Personal information
- Full name: Mark Weideman
- Born: 30 December 1961 (age 63)
- Original team: West Adelaide (SANFL)
- Height: 188 cm (6 ft 2 in)
- Weight: 92 kg (203 lb)

Playing career^{1}
- Years: Club / Games (Goals)
- 1981–1984: Collingwood / 28 (34)
- ^{1} Playing statistics correct to the end of 1984.

= Mark Weideman =

Australian rules footballer

Mark Weideman (born 30 December 1961) is a former Australian rules footballer who played with Collingwood in the Victorian Football League (VFL).

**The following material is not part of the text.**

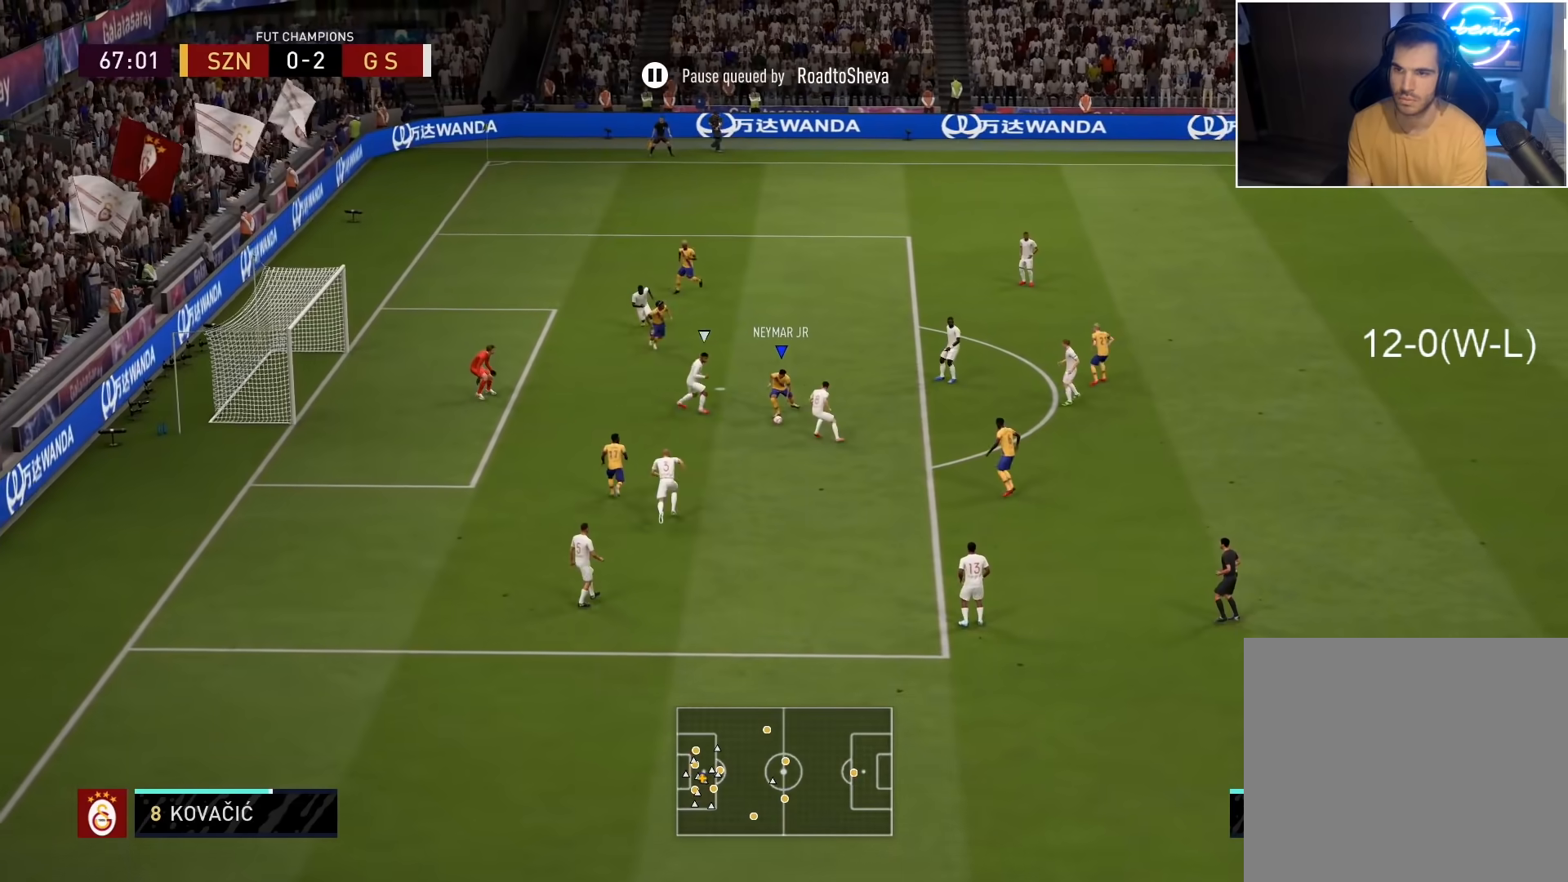
{"buttons": [], "left_stick": "down-left", "right_stick": "center", "events": [[33, "CIRCLE", "up"], [33, "R2", "up"], [317, "L3", "up"]]}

Weideman was just 16 when he made his senior debut for South Australian National Football League (SANFL) club West Adelaide in 1978. His father, Murray Weideman, had coached the club earlier in the decade, after an 11-year career at Collingwood. Weideman followed in his father's footsteps and played 28 games for Collingwood over four seasons. He played 20 of those games in his debut season in 1981, which included their preliminary final win over Geelong, but he wasn't selected in the Grand Final team, his spot taken by captain Peter Moore, who was returning from injury.

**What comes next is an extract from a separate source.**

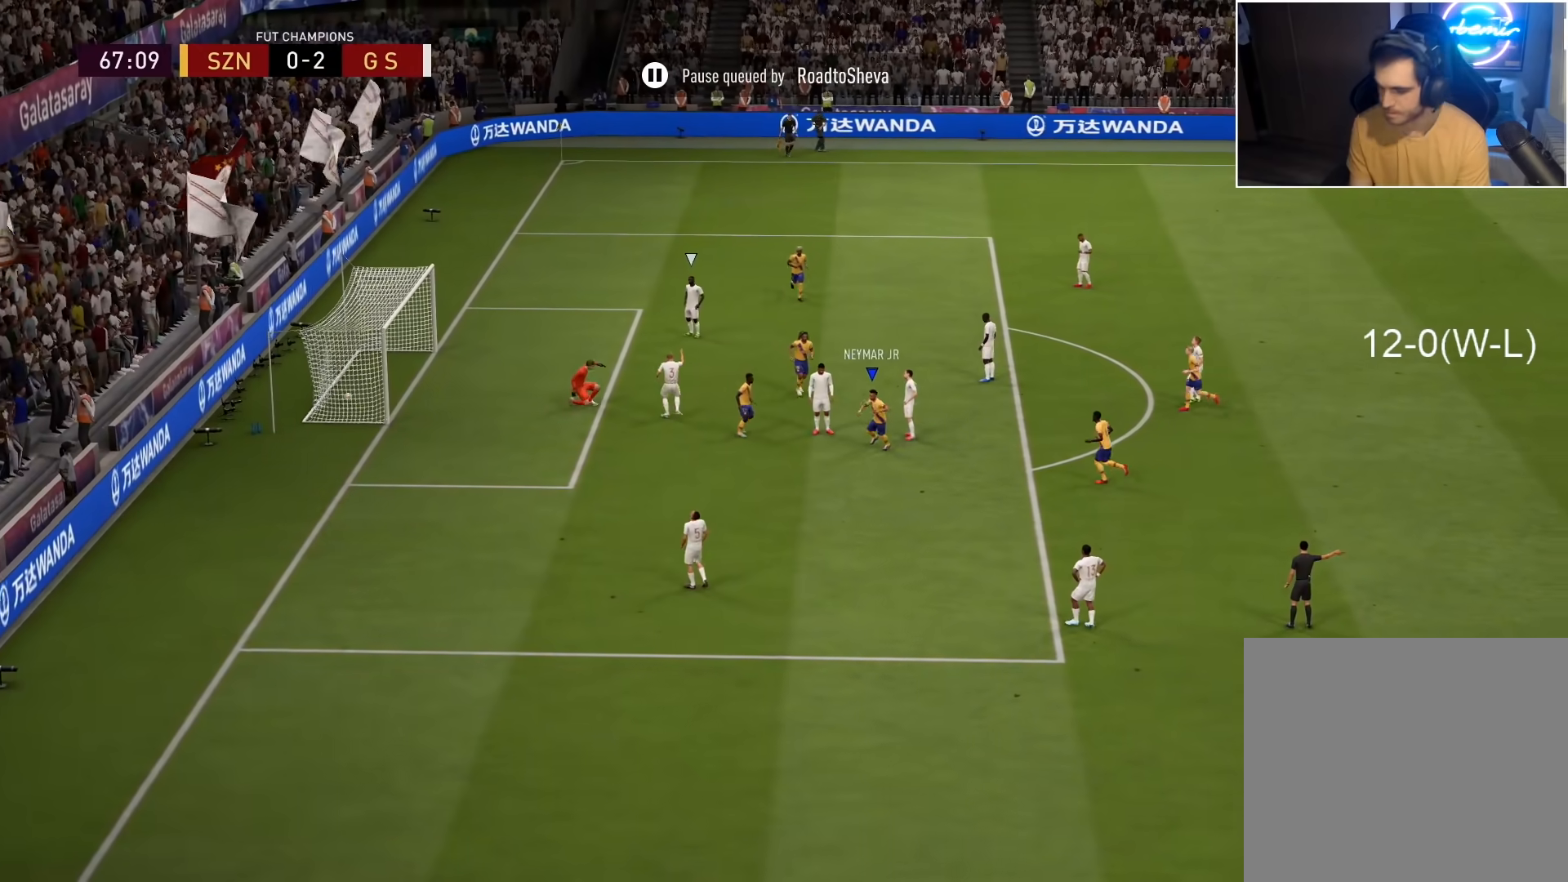
{"buttons": [], "left_stick": "center", "right_stick": "center", "events": [[17, "L1", "up"], [50, "R1", "down"], [67, "L1", "down"], [100, "R1", "up"], [150, "L1", "up"]]}
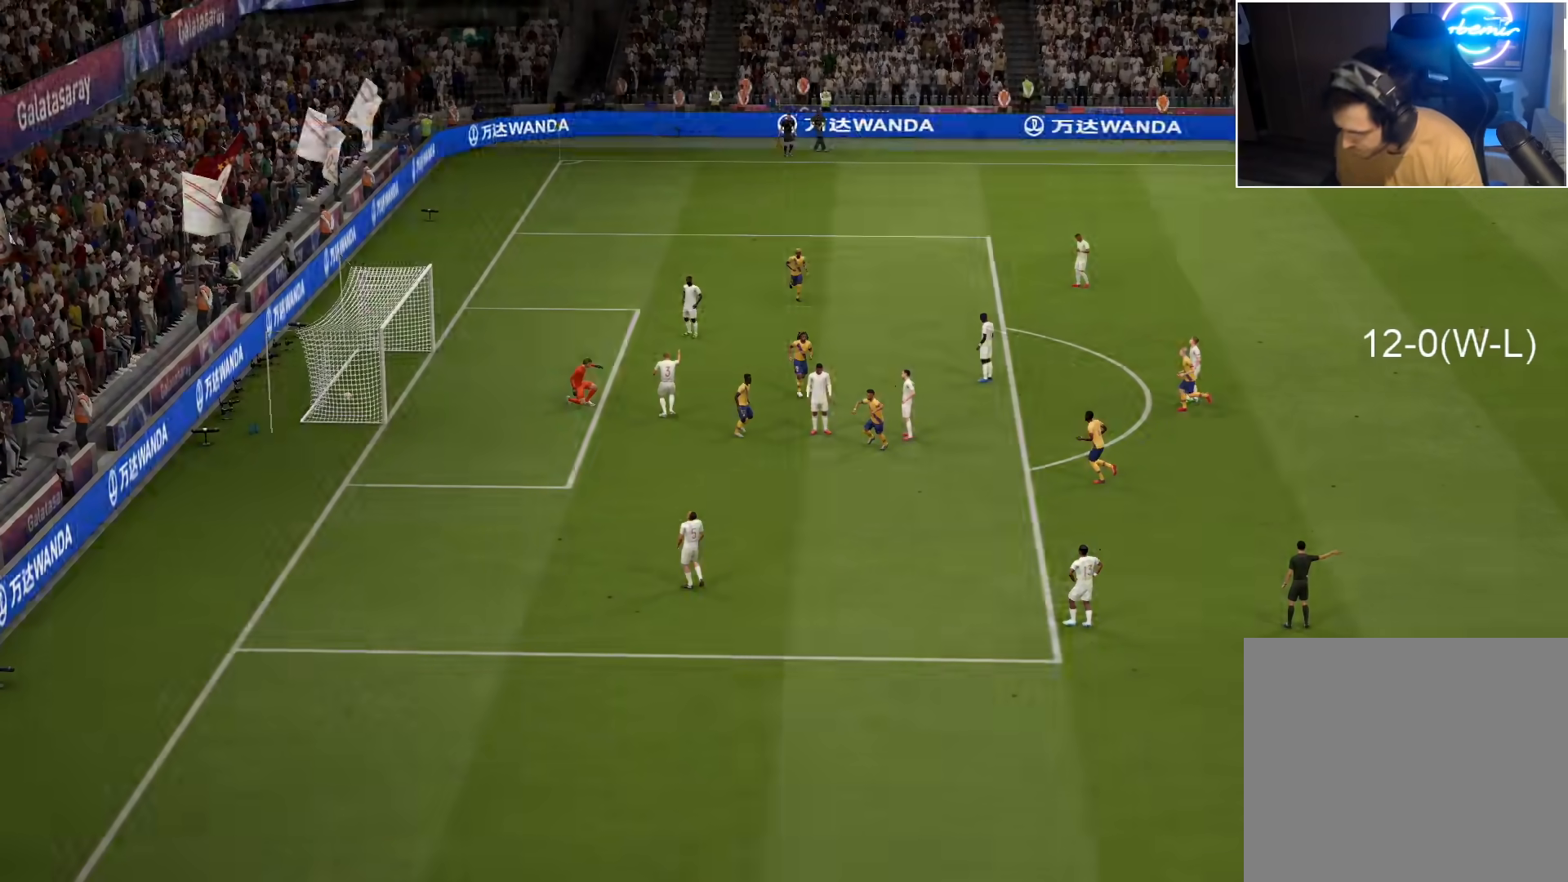
{"buttons": [], "left_stick": "center", "right_stick": "center", "events": []}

Used by Collingwood up forward and as a ruckman, Weideman was never again a regular fixture in the team, appearing twice in 1982, five times in 1983 and just once in 1984. Weideman later had success with Victorian Football Association (VFA) club Coburg. He won their best and fairest award in 1987, played in back to back premierships in 1988/1989 and was named on the interchange bench in Coburg's official Team of the Century.